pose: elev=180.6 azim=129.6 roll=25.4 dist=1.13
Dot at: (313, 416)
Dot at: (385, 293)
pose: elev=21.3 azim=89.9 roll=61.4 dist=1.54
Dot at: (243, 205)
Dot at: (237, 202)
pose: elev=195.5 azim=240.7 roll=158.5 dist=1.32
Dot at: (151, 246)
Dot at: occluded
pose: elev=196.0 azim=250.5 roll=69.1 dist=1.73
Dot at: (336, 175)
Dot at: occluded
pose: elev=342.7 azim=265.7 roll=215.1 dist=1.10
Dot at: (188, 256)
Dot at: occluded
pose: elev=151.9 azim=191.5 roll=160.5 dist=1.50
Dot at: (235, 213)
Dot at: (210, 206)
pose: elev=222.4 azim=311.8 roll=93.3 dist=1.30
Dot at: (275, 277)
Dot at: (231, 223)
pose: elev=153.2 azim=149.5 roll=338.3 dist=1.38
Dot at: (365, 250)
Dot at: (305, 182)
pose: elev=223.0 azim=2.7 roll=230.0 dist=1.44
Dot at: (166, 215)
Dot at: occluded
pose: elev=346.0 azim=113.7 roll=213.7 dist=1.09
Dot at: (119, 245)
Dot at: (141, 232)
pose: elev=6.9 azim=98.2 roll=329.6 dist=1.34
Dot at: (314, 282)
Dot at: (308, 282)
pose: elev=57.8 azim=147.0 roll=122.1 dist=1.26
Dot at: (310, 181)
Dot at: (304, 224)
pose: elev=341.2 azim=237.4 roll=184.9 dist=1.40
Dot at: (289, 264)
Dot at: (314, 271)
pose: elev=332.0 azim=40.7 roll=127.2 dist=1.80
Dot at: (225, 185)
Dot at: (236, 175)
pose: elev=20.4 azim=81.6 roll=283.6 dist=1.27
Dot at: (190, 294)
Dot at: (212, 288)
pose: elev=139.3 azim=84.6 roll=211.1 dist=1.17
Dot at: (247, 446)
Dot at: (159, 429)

* PROMPT
Convert every row above into one numbered list, one line per item, with blank lines omitted.

* RESPONSE TO THIS EXERCISE
1. pose: elev=180.6 azim=129.6 roll=25.4 dist=1.13
2. Dot at: (313, 416)
3. Dot at: (385, 293)
4. pose: elev=21.3 azim=89.9 roll=61.4 dist=1.54
5. Dot at: (243, 205)
6. Dot at: (237, 202)
7. pose: elev=195.5 azim=240.7 roll=158.5 dist=1.32
8. Dot at: (151, 246)
9. Dot at: occluded
10. pose: elev=196.0 azim=250.5 roll=69.1 dist=1.73
11. Dot at: (336, 175)
12. Dot at: occluded
13. pose: elev=342.7 azim=265.7 roll=215.1 dist=1.10
14. Dot at: (188, 256)
15. Dot at: occluded
16. pose: elev=151.9 azim=191.5 roll=160.5 dist=1.50
17. Dot at: (235, 213)
18. Dot at: (210, 206)
19. pose: elev=222.4 azim=311.8 roll=93.3 dist=1.30
20. Dot at: (275, 277)
21. Dot at: (231, 223)
22. pose: elev=153.2 azim=149.5 roll=338.3 dist=1.38
23. Dot at: (365, 250)
24. Dot at: (305, 182)
25. pose: elev=223.0 azim=2.7 roll=230.0 dist=1.44
26. Dot at: (166, 215)
27. Dot at: occluded
28. pose: elev=346.0 azim=113.7 roll=213.7 dist=1.09
29. Dot at: (119, 245)
30. Dot at: (141, 232)
31. pose: elev=6.9 azim=98.2 roll=329.6 dist=1.34
32. Dot at: (314, 282)
33. Dot at: (308, 282)
34. pose: elev=57.8 azim=147.0 roll=122.1 dist=1.26
35. Dot at: (310, 181)
36. Dot at: (304, 224)
37. pose: elev=341.2 azim=237.4 roll=184.9 dist=1.40
38. Dot at: (289, 264)
39. Dot at: (314, 271)
40. pose: elev=332.0 azim=40.7 roll=127.2 dist=1.80
41. Dot at: (225, 185)
42. Dot at: (236, 175)
43. pose: elev=20.4 azim=81.6 roll=283.6 dist=1.27
44. Dot at: (190, 294)
45. Dot at: (212, 288)
46. pose: elev=139.3 azim=84.6 roll=211.1 dist=1.17
47. Dot at: (247, 446)
48. Dot at: (159, 429)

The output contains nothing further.